• ИСХОДНЫЕ ДАННЫЕ:
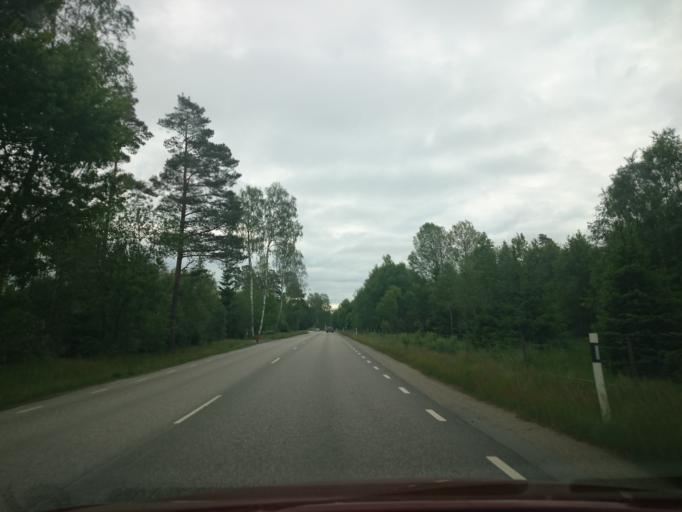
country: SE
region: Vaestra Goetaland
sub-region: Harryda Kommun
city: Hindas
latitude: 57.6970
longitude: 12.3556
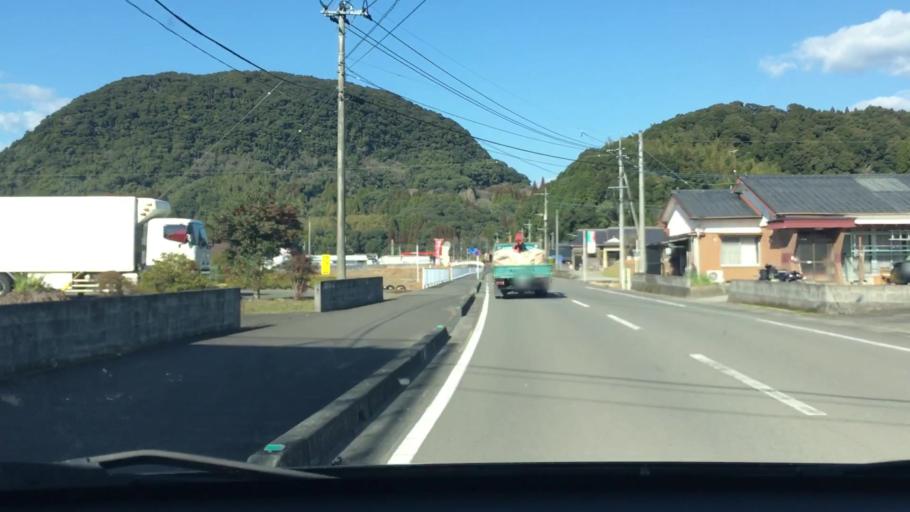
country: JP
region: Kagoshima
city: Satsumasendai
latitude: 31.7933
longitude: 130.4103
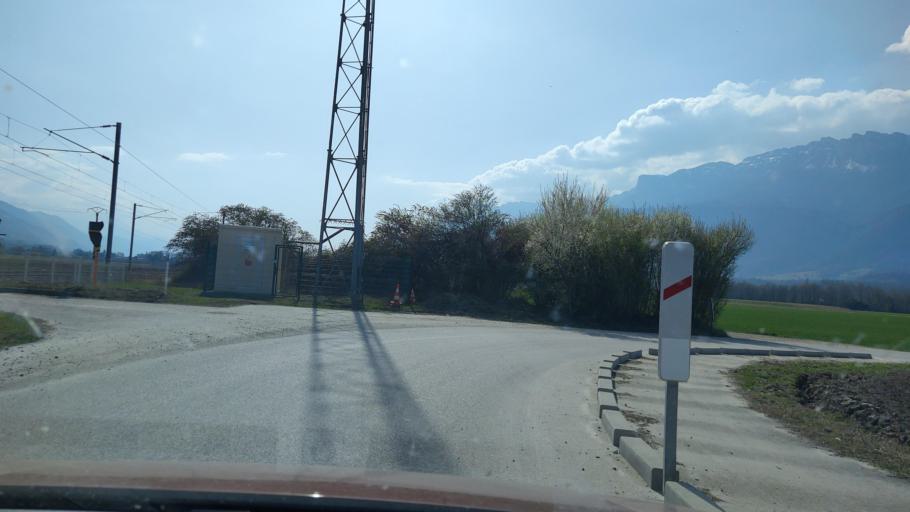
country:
* * *
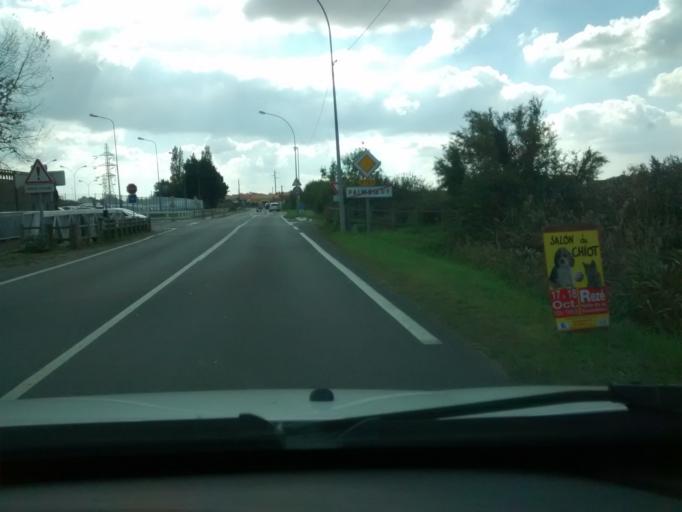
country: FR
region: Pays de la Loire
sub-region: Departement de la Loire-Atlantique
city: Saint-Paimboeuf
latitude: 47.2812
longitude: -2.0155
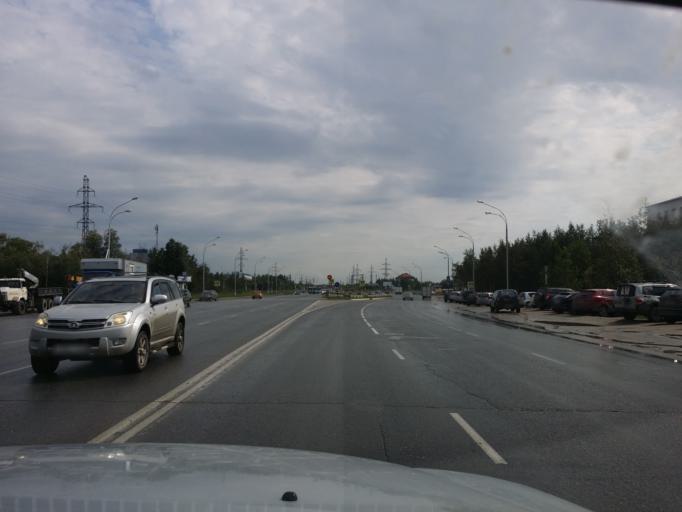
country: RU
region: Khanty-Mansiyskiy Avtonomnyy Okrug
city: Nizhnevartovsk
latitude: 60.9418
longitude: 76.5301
* * *
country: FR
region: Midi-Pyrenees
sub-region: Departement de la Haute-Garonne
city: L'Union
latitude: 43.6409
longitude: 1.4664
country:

• УСЛОВИЕ ЗАДАЧИ: Преобразуйте строки от строки с "city: Saint-Paimboeuf" до строки с "longitude: 76.5301" включительно в таблицу Markdown со столбцами «№» (номер строки) и «Строка», пропустив пустые строки. Изображения в ответ не включайте.

• ПИСЬМЕННЫЙ ОТВЕТ:
| № | Строка |
|---|---|
| 1 | city: Saint-Paimboeuf |
| 2 | latitude: 47.2812 |
| 3 | longitude: -2.0155 |
| 4 | country: RU |
| 5 | region: Khanty-Mansiyskiy Avtonomnyy Okrug |
| 6 | city: Nizhnevartovsk |
| 7 | latitude: 60.9418 |
| 8 | longitude: 76.5301 |